WikiLeaks, the “anonymous” international news-leak publishing site launched in 2006, has caused a stir in the new media, political, and journalism spheres. No, not just a stir. It has started an all-out war, between governments and corporations and so-called “hacktivists” poring for secret information. WikiLeaks founder Julian Assange created the site with the intention to publicize the private–the so-called “inside scoop” of governments and large corporations. Assange claims that top-secret information that can affect society at large could and should be viewable on the Web to everyone; therefore, we have WikiLeaks. On top of all that, in an attempt to uncover more top-secret stories, WikiLeaks has collaborated with some of the top names in media, including the New York Times.
But is all this detective work and scavenging considered real journalism? According to Times reporter David Carr, not so much. He writes, “WikiLeaks has been involved in a fruitful collaboration, a new form of hybrid journalism emerging in the space between so-called hacktivists and mainstream media outlets, but the relationship is an unstable one.
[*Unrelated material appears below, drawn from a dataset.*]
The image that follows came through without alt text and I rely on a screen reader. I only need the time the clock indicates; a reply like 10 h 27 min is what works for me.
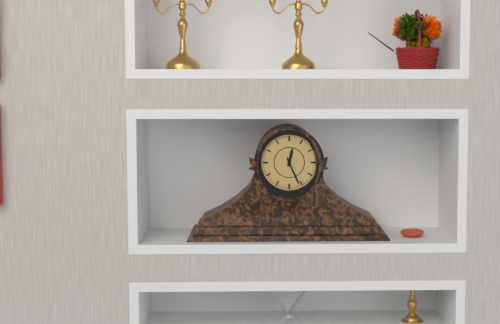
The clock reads 12 h 26 min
WikiLeaks may be willing to play ball with newspapers for now, but the organization does not share the same values or objectives.”
While their ultimate goal on paper may be transparency and getting important info. out to the public, WikiLeaks has a hidden objective as indicated by Assange himself: to expose and to defeat. It may not openly say this, but WikiLeaks is all about the Conspiracy with a capital C. If something fishy is going on, those hackers will go through all means–literally, everything–to uncover it. And that’s just their day jobs.
Since it is not an actual established media organization, WikiLeaks does not have the exact same protections granted by the First Amendment or allowed in other countries. However, it does have certain unalienable rights, that including the right to privacy and the right to protection of free speech. And technically, everything that WikiLeaks is posting is true.
At least, we think so. There is the thought going around that the 2007 release of Collateral Murder, which revealed the U.S. government’s authorization of an airstrike in Baghdad that killed at least 15 innocent people, was edited with a political agenda in mind. Still, with the disclosure of that important clip, WikiLeaks got its message across.
“It has became increasingly apparent that WikiLeaks was changing the way information is released and consumed, questions were raised about the value of traditional journalistic approaches,” Carr also writes.
Andrew Rossi’s Page One, a 2011 documentary film about the New York Times and the new media debate, talks about this idea of rigorous reporting in modern journalism. Tracking the successes and failures of the Times, Rossi shows how even a top-line news publication can struggle to stay relevant and profitable. For instance, the Times has published material from WikiLeaks on its site, encouraging more audience interaction along with new Web strategies and social media.
So, is WikiLeaks considered actual journalism? I would say both yes and no. While I understand its purpose and Assange’s rather anarchist-taste for detective work, I still see many problems with it both politically and for the future: for instance, the “anonymity” of sources and just how well one is protected on the site. Regardless, nothing on the Internet can ever be safe, and WikiLeaks has changed the landscape of investigative reporting forever.